What you are asked to do: How does the data below read from its first line through the line containing "left hip: (473, 603)"? Print those lines exactly.

Source data Block Start

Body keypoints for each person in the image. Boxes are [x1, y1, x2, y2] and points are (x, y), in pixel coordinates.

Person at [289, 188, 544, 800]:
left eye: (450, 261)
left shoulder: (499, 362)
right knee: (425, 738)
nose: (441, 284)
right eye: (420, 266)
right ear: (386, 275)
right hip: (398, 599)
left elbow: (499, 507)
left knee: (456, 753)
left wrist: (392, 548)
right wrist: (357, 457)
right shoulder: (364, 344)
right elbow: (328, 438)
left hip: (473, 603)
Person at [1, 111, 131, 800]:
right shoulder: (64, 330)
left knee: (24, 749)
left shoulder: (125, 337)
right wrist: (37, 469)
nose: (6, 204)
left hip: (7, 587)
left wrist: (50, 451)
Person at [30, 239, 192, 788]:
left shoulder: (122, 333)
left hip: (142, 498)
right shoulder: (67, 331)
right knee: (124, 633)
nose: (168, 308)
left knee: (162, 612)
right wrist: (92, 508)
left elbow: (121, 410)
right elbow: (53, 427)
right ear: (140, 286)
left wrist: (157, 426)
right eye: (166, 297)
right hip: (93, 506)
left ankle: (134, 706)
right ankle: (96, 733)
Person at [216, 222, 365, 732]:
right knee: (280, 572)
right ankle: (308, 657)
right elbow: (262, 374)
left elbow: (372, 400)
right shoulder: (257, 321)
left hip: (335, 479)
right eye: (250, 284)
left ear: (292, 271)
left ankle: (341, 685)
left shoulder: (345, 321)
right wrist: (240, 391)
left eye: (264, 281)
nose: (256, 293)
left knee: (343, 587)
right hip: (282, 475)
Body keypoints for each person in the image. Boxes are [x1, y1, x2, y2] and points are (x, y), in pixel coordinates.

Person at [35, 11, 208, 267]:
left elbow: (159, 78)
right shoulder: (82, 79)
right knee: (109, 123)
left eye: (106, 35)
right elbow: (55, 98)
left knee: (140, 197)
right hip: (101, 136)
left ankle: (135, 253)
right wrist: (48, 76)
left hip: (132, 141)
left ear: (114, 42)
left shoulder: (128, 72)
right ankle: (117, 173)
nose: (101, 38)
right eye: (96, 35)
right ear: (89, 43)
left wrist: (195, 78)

Source data Block End

Response:
Body keypoints for each person in the image. Boxes are [x1, y1, x2, y2] and points are (x, y), in pixel coordinates.

Person at [289, 188, 544, 800]:
left eye: (450, 261)
left shoulder: (499, 362)
right knee: (425, 738)
nose: (441, 284)
right eye: (420, 266)
right ear: (386, 275)
right hip: (398, 599)
left elbow: (499, 507)
left knee: (456, 753)
left wrist: (392, 548)
right wrist: (357, 457)
right shoulder: (364, 344)
right elbow: (328, 438)
left hip: (473, 603)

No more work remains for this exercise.